The second year of working with the Laman Banjara people, some of the students from Anandshala came to stay at Harali temporarily while their parents were away for sugarcane harvest season. Hematai was working on creating an English-Gormati bilingual picture book with them. She had worked with students at Harali before, to create an English storybook with visuals. The students themselves came up with the story and had drawn visuals themselves. Similar to the previous project, we started with some storytelling sessions.
In the first session, students were asked to narrate Gormati stories that could inspire a narrative for the book. A girl next to me asked another: “कांइ बोले छ?” (What are they talking about?)
“म्हन्जे हापल्या भाषेत बोलाच” (That means we speak in our language”).
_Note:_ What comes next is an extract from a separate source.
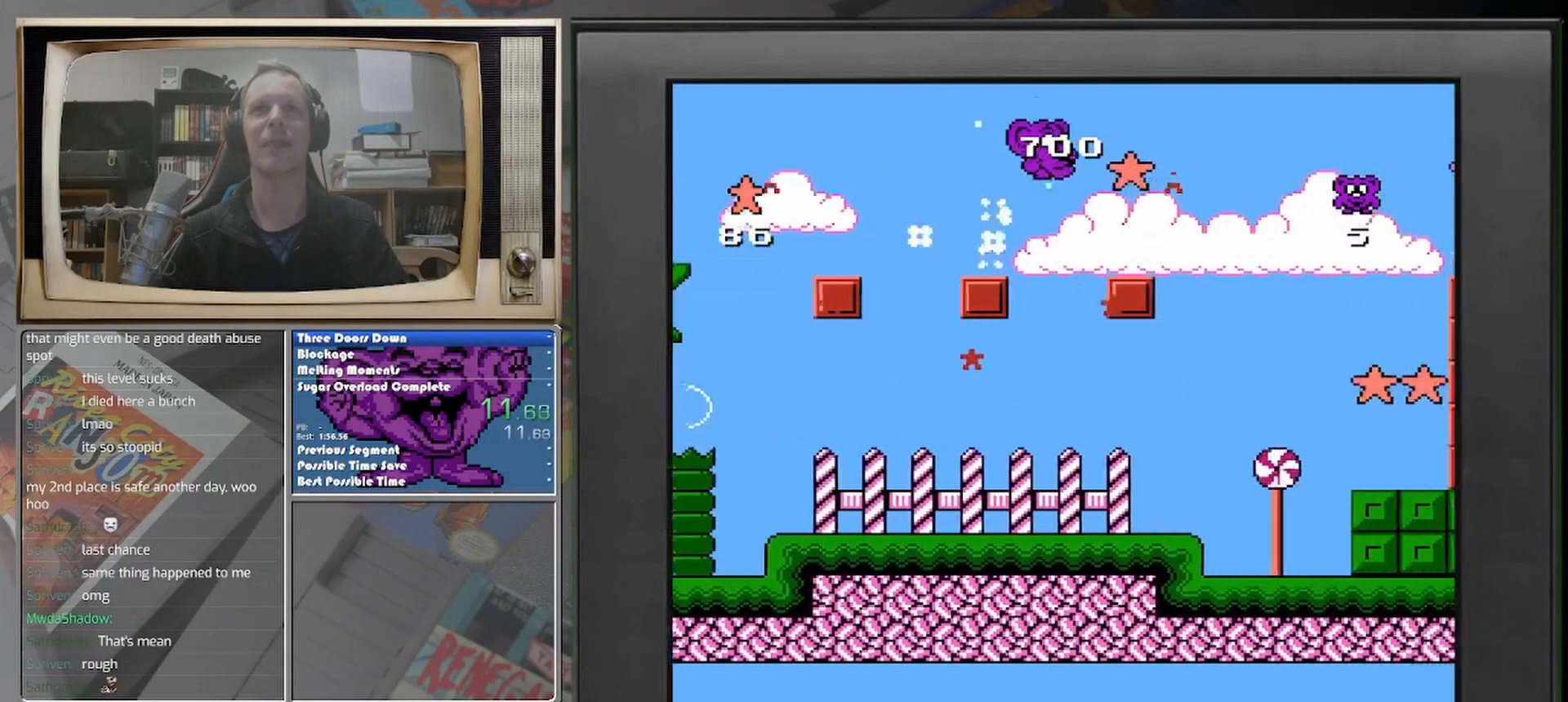
{"buttons": [], "events": [[167, "DPAD_RIGHT", "up"]]}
Did that mean not everybody refers to the language as Gormati? So I asked the students afterwards – what do you call the language you speak in?
There was a confused pause. आमची भाषा? (Our language?)
There had not been a need to name the language they spoke. There was no situation where they had to talk about their language as a thing. They interacted amongst themselves a certain way and in school they had to learn Marathi, a named language and a subject of study. We had created the need to name by asking questions about their non-Marathi practice.
“Named languages are abstractions from social activity of languaging. It is the linguists who socially constructed languages and gave them names.”
– Prof Lee Wei, February 2023
When interviewing parents last summer about language practices, we saw the same thing. After the experience with the students I had started asking questions with the phrase ‘घरची भाषा’ (home language). It worked well as we were talking about how their children transitioned from home language to language of instruction in school. If I didn’t use the word Gormati then most referred to it as आमची भाषा (our language).
In other instances, when asked to speak in Gormati, a couple of facilitators and students who had lived outside the Tanda for an extended period, were anxious. They claimed they could not speak in Gormati. However, observing their natural languaging practice I realised that they go in and out of Gormati and versions of Marathi (peppered with everday English words) when at home or speaking with their peers. Naming their languaging practice probably pushed them to acknowledge their practice as different from ‘standard’ Gormati, whatever that meant for them.
Naming the language in this way created these abstract buckets of Gormati and Marathi as if these were distinct parallel monolingual practices. The biggest struggle moving forward for us at Anandshala is going to be acknoweldging the translanguaging practices, working on the perceptions all of us have about language practice and related power equations, and figuring out what it means for classroom/languaging practice in Anandshala and Anandghar space.